Laurie Guevara-Stone of Carbondale has talked with reporters in recent days, maintaining that her stepson has lost his passport largely because of a recent incident involving federal and local law enforcement agents.

Marco Guevara, 24, the son of Anibal Guevara-Stone, was at the family home at about 6 a.m. on July 13 when agents of the U.S. Immigration and Customs Enforcement (ICE) agency and local law enforcement officer showed up at the house.



The agents and officers moved to arrest Guevara, who became a U.S. citizen when his father did in 2003 and has a U.S. passport. The agents reportedly accused him of being a “resident alien” and a criminal, and threatened to deport him for what they said were “too many” drug-related offenses.

The agents were stopped by Marco’s stepmother, a native U.S. citizen, who pointed out that he was a naturalized U.S. citizen and holder of a valid passport.




Conceding that Marco had been convicted of a drug offense in 2008, she noted that he had “spent months and months in jail” and had been released on probation.

Marco said he takes regular drug tests and, as a born-again Baptist from a jailhouse conversion, spends much of his time working for his church.

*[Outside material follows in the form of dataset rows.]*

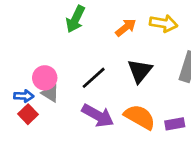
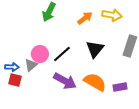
pink circle: (45, 78) -> (40, 54), moved
gray triangle: (50, 93) -> (31, 65), turned 48
red square: (28, 114) -> (15, 80), turned -32

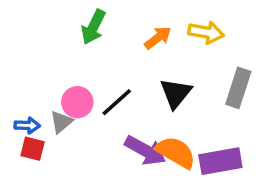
purple arrow: (65, 81) -> (145, 150), moved
purple rectangle: (120, 87) -> (220, 161), size x1.6

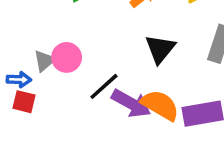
black line: (117, 102) -> (104, 86), moved
gray triangle: (61, 122) -> (44, 61), moved

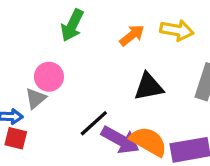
black triangle: (160, 49) -> (149, 87), turned 40
pink circle: (67, 57) -> (49, 77), moved

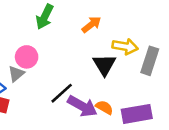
yellow arrow: (177, 30) -> (125, 47), moved
black triangle: (149, 87) -> (104, 65), turned -50
orange semicircle: (149, 141) -> (104, 107), size x0.6

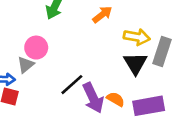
black triangle: (104, 65) -> (135, 63), moved
purple arrow: (82, 106) -> (93, 98), turned 36

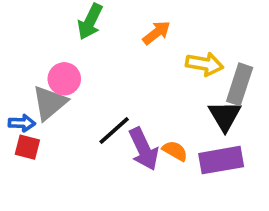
black triangle: (135, 63) -> (225, 116), moved
gray triangle: (26, 65) -> (50, 103), size x1.5

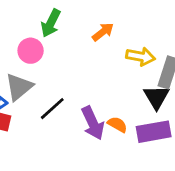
pink circle: (64, 79) -> (31, 51), moved
black line: (114, 131) -> (52, 109), moved

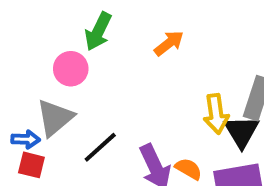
yellow arrow: (141, 56) -> (216, 114), moved, turned 72

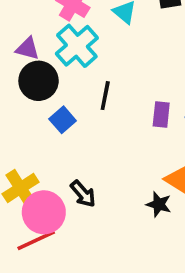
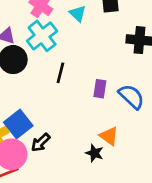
blue square: (63, 120) -> (18, 124), moved, size x1.5
black arrow: (83, 194) -> (41, 143), turned 84

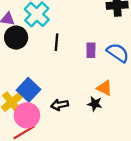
black arrow: (41, 143) -> (60, 105), moved, turned 42

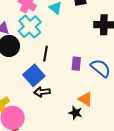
blue square: (29, 90) -> (34, 75), moved
black arrow: (60, 105) -> (42, 92), moved

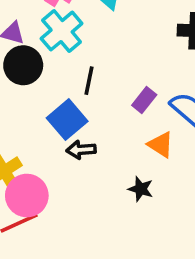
purple rectangle: (76, 64) -> (144, 100), turned 32
orange triangle: (86, 99) -> (161, 145), moved

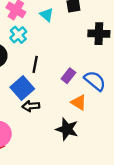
cyan cross: (62, 31) -> (18, 35), size x0.7
black star: (141, 189) -> (67, 129), size x1.5

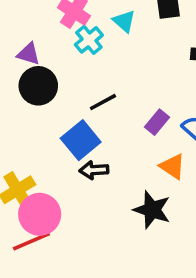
cyan cross: (18, 35) -> (89, 40), moved
black line: (35, 64) -> (103, 102), turned 49

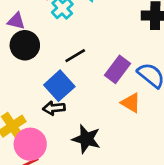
purple rectangle: (157, 122) -> (117, 69), size x1.4
black arrow: (94, 170) -> (54, 108), moved
black star: (152, 210) -> (86, 139), moved

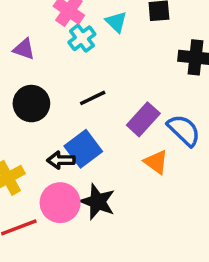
black circle: (25, 45) -> (31, 104), moved
blue square: (59, 86) -> (83, 149), moved
pink circle: (30, 144) -> (60, 203), moved

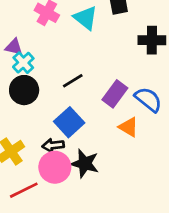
cyan triangle: (116, 22) -> (86, 18), size x1.4
cyan cross: (82, 38) -> (23, 63), moved
black arrow: (61, 160) -> (53, 145), moved

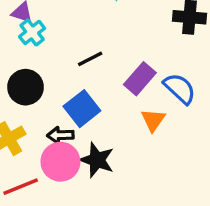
black circle: (24, 90) -> (26, 87), moved
orange triangle: (129, 127) -> (153, 120), turned 30

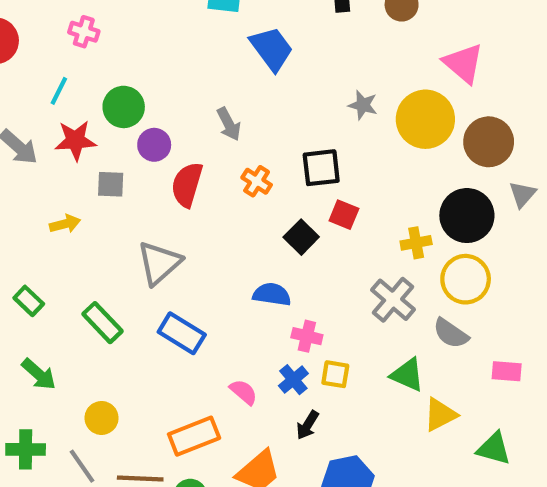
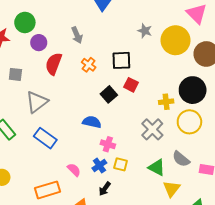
gray square: (111, 184) -> (15, 74), moved
gray semicircle: (451, 333) -> (181, 159), moved
yellow triangle: (440, 415) -> (172, 189), turned -30

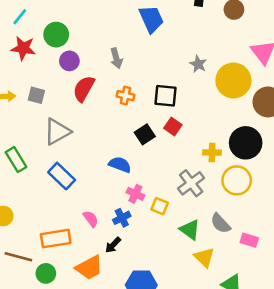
orange cross: (89, 65) -> (125, 96), turned -32
yellow square: (121, 164) -> (160, 206), moved
black arrow: (105, 189) -> (113, 245), moved
yellow triangle: (172, 189) -> (204, 257), turned -30

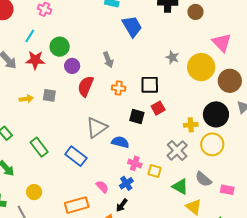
red square: (173, 127) -> (158, 108), turned 32
gray triangle: (57, 132) -> (97, 128), moved
black square: (145, 134) -> (137, 117), turned -35

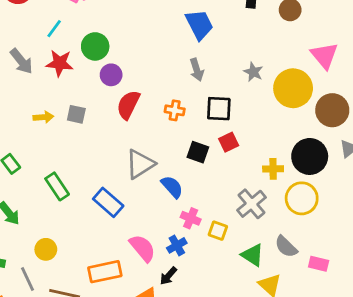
gray arrow: (108, 60) -> (197, 70), moved
blue semicircle: (120, 142) -> (172, 187), turned 30
pink semicircle: (102, 187) -> (142, 248), size x1.5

“If [the court and jail officials] didn’t think he was a U.S. citizen, why didn’t they deport him then?” Laurie demanded of the agents, who ultimately released Marco and left.

But, Laurie recalled, one of the ICE agents warned her that they would check the status of his passport and that they might be back.

About a week ago, she told the Post Independent on Monday, Marco got the letter from the State Department rescinding his passport.

“They say he should never have received one,” she said, adding that in her eyes, the two developments are related.

“They would not have looked into his passport if it had not been for [the ICE raid],” she maintained. “They’re just cracking down on immigrants that happen to have any criminal record.”

The State Department, she related, maintains that Marco did not qualify for citizenship because he was not living with his father and stepmother as a minor.

According to Laurie, however, that is not true. She said he had been in a juvenile detention home when he turned 16, and then had gone to live in Florida for less than a year.

But, she added, “He came and lived with us right before he turned 17.”

She said the family has evidence of Marco’s residency here, including a diploma from Glenwood Springs High School, as well as employment records from Clark’s Market in Carbondale where “he worked from when he was 17 until he was 19.”

The family has hired an attorney in Denver to work on the case, an attorney they reportedly found through the Colorado Immigrant Rights Coalition in Denver.

And, according to a CIRC spokesman, the attorney and Marco are not making any public statements right now, at least in part because of uncertainty about his status.

Alan Kaplan, an official with CIRC, decline to comment on the case other than to offer, “There is no, like, actual confirmation [of Marco’s passport being pulled].”

And, he said, since the attorney and Marco are “the only two people that would know what’s going on,” there is little information available for now.

No representative of the State Department could be reached for comment.